Some records:
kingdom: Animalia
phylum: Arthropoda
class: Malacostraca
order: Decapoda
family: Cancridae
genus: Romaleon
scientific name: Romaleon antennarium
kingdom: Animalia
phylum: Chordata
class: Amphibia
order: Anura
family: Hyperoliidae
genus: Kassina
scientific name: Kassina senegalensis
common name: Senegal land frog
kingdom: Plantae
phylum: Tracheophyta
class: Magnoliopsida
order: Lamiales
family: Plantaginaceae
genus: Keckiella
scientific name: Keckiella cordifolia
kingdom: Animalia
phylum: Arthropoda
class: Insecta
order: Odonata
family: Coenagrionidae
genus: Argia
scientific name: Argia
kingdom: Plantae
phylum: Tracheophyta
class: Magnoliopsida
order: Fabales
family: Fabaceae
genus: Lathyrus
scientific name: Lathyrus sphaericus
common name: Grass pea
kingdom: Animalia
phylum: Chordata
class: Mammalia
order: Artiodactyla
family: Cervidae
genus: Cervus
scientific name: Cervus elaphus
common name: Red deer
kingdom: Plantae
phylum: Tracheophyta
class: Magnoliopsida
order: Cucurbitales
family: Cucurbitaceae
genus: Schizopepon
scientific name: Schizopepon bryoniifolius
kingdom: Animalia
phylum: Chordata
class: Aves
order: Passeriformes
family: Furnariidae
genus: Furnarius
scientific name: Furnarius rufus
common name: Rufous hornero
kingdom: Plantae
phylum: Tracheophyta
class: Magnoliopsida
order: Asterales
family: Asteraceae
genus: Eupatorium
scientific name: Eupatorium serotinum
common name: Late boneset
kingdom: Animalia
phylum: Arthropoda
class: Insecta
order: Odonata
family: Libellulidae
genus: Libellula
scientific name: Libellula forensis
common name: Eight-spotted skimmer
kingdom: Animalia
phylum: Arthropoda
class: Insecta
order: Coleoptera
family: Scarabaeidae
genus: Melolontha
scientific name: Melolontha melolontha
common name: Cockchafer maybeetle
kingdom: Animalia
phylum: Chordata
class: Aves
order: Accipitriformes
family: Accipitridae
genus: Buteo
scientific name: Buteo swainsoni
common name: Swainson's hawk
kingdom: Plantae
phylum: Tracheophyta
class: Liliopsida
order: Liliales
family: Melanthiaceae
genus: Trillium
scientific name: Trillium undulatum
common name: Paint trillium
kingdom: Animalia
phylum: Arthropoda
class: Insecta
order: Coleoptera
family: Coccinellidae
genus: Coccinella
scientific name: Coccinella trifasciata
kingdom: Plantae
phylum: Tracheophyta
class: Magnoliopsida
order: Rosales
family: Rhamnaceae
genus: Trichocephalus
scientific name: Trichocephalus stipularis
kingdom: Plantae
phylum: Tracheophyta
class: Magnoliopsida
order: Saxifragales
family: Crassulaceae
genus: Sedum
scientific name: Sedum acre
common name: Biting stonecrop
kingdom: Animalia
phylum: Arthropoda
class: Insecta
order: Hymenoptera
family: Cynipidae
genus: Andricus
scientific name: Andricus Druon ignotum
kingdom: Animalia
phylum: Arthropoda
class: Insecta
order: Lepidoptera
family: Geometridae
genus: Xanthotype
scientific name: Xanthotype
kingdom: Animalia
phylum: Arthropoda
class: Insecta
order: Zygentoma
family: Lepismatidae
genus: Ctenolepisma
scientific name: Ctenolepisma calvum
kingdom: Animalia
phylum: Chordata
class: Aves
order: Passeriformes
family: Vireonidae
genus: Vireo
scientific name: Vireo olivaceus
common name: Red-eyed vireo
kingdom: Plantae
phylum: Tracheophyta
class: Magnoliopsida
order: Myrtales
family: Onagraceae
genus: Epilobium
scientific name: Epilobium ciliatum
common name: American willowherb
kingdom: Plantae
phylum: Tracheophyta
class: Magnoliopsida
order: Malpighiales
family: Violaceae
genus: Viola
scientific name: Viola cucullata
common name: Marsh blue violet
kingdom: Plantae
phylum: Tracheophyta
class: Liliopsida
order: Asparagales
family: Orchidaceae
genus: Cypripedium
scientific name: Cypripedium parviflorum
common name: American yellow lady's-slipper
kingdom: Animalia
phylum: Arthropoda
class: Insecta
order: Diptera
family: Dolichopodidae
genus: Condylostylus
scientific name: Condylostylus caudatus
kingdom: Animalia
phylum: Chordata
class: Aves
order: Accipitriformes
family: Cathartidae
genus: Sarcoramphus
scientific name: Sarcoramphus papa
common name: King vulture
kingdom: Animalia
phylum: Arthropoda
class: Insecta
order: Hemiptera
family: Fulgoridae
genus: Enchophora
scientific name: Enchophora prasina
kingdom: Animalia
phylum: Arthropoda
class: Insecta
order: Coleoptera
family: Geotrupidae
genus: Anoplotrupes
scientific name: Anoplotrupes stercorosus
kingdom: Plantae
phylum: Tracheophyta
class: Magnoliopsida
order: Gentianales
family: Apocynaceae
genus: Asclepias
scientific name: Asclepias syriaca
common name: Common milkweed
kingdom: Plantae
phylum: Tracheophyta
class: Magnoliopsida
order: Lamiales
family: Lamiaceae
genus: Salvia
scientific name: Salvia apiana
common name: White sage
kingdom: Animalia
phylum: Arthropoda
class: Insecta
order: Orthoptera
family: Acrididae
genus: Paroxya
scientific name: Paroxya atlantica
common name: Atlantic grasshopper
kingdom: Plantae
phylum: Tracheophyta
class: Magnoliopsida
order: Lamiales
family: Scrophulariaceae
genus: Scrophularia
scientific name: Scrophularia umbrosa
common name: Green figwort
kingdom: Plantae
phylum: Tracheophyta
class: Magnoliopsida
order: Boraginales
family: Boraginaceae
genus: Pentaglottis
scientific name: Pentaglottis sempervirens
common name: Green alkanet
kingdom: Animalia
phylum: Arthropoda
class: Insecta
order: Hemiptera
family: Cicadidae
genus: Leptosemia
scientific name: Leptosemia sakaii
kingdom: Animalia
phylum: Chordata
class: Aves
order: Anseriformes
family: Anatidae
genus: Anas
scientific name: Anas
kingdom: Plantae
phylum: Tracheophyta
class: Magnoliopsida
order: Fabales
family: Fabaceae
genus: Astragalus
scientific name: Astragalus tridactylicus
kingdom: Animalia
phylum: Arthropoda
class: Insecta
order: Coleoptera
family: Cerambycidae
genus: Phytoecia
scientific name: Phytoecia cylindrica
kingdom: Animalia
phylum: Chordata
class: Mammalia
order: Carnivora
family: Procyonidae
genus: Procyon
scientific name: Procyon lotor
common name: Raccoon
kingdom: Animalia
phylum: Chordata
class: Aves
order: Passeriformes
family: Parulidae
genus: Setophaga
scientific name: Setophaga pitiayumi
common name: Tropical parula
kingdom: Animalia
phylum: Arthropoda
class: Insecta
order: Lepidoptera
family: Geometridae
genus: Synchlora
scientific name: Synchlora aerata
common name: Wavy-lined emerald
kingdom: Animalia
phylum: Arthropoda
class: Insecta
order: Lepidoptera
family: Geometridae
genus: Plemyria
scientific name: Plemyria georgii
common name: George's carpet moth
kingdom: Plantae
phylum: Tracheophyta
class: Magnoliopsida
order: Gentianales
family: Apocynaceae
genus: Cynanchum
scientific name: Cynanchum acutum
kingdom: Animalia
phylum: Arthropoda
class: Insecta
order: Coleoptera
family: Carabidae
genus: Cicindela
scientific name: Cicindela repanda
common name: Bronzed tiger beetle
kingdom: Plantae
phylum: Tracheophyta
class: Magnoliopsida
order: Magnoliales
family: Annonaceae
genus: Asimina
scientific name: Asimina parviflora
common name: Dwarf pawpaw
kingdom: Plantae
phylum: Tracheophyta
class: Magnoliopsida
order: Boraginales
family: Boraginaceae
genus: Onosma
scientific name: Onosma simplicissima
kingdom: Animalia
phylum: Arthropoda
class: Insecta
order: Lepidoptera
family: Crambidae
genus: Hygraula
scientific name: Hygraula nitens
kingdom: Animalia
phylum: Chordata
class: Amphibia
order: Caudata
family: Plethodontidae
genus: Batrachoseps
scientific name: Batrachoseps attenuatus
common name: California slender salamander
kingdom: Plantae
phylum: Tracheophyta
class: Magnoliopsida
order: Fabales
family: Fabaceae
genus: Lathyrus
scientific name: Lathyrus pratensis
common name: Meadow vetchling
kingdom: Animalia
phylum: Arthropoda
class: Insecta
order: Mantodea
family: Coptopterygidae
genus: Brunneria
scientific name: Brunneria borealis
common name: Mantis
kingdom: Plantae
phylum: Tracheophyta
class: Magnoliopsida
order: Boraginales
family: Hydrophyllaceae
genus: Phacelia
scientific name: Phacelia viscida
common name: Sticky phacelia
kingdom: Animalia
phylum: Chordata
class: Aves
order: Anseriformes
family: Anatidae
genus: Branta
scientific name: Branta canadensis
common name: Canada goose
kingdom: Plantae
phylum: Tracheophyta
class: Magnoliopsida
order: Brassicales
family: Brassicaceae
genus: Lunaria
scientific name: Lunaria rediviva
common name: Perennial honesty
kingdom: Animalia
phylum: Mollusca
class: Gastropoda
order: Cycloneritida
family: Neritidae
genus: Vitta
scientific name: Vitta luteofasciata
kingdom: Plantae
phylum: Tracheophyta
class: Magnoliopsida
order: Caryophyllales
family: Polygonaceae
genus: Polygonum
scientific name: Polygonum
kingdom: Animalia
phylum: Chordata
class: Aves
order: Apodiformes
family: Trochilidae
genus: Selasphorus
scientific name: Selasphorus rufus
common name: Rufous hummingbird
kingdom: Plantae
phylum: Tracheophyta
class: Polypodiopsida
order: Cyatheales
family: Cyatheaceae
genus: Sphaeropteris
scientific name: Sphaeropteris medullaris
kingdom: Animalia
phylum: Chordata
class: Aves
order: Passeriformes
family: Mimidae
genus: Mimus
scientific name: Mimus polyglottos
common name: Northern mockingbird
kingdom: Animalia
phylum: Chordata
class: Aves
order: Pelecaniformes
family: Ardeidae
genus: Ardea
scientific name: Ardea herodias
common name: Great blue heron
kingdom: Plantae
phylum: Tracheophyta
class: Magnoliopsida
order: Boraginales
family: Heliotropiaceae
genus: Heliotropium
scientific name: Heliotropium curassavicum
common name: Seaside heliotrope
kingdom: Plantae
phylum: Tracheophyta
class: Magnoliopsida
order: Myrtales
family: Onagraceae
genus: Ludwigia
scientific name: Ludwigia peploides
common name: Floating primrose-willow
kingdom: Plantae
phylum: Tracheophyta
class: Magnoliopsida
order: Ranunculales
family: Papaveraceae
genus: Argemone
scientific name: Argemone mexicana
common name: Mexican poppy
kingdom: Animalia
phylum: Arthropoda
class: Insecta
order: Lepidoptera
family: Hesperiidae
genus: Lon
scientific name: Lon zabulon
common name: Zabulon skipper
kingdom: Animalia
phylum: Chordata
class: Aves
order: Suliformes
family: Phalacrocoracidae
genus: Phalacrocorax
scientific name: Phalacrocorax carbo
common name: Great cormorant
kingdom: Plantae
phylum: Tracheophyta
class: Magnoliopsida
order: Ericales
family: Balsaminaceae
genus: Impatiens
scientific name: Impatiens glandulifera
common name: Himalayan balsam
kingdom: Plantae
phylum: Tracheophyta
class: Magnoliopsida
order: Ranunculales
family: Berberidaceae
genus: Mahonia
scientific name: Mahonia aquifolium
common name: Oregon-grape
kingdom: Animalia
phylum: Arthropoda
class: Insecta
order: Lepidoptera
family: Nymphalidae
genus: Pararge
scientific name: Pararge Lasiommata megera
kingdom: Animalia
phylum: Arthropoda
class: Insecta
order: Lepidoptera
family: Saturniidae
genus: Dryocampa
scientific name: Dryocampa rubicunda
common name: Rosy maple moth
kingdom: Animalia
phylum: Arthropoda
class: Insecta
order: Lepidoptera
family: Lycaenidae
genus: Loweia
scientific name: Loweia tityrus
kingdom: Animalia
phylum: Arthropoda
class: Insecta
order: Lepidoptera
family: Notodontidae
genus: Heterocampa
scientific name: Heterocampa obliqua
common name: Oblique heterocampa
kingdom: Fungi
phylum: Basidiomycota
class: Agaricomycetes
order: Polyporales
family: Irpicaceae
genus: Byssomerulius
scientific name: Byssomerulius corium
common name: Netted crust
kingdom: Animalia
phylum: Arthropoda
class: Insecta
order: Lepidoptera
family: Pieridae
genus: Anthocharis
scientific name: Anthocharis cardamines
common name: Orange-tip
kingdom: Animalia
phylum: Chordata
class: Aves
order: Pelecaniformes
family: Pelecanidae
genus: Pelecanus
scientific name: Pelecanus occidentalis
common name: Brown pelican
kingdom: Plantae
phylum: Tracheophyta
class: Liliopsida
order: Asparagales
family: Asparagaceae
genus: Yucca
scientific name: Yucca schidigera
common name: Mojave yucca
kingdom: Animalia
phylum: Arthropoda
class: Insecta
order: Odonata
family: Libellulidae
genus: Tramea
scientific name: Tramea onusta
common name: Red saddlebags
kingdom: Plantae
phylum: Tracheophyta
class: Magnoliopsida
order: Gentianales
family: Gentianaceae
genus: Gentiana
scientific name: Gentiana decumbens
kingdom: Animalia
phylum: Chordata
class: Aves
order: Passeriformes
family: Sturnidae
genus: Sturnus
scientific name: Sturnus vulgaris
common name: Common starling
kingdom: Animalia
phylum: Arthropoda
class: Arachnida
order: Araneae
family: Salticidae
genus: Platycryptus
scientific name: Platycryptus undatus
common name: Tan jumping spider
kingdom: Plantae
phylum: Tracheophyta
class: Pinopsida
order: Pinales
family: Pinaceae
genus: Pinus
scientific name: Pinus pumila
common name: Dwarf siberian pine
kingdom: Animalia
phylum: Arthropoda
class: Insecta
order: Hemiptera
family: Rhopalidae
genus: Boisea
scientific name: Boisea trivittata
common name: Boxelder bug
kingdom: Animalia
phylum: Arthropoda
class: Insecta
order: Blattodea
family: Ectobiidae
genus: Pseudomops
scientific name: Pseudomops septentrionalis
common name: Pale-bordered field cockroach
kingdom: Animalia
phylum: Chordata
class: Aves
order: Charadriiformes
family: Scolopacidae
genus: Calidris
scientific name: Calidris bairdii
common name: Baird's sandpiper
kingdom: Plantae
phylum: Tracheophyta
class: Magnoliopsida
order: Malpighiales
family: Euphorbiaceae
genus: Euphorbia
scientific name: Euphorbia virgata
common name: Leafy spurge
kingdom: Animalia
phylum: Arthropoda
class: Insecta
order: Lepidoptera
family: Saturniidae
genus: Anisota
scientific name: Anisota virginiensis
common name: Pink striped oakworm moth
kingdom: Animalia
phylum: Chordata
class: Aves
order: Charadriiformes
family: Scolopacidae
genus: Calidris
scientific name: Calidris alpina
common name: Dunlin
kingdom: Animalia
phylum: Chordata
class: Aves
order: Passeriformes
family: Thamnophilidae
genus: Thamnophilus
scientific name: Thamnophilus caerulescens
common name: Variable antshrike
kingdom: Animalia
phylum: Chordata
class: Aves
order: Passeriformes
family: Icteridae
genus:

# What you should do
Write out only the rows from the line with "order: Caryophyllales" up to and including the line with "genus: Heliotropium", renaming "common name" to "vernacular name" and leaving everything else unchanged.

# Result
order: Caryophyllales
family: Polygonaceae
genus: Polygonum
scientific name: Polygonum
kingdom: Animalia
phylum: Chordata
class: Aves
order: Apodiformes
family: Trochilidae
genus: Selasphorus
scientific name: Selasphorus rufus
vernacular name: Rufous hummingbird
kingdom: Plantae
phylum: Tracheophyta
class: Polypodiopsida
order: Cyatheales
family: Cyatheaceae
genus: Sphaeropteris
scientific name: Sphaeropteris medullaris
kingdom: Animalia
phylum: Chordata
class: Aves
order: Passeriformes
family: Mimidae
genus: Mimus
scientific name: Mimus polyglottos
vernacular name: Northern mockingbird
kingdom: Animalia
phylum: Chordata
class: Aves
order: Pelecaniformes
family: Ardeidae
genus: Ardea
scientific name: Ardea herodias
vernacular name: Great blue heron
kingdom: Plantae
phylum: Tracheophyta
class: Magnoliopsida
order: Boraginales
family: Heliotropiaceae
genus: Heliotropium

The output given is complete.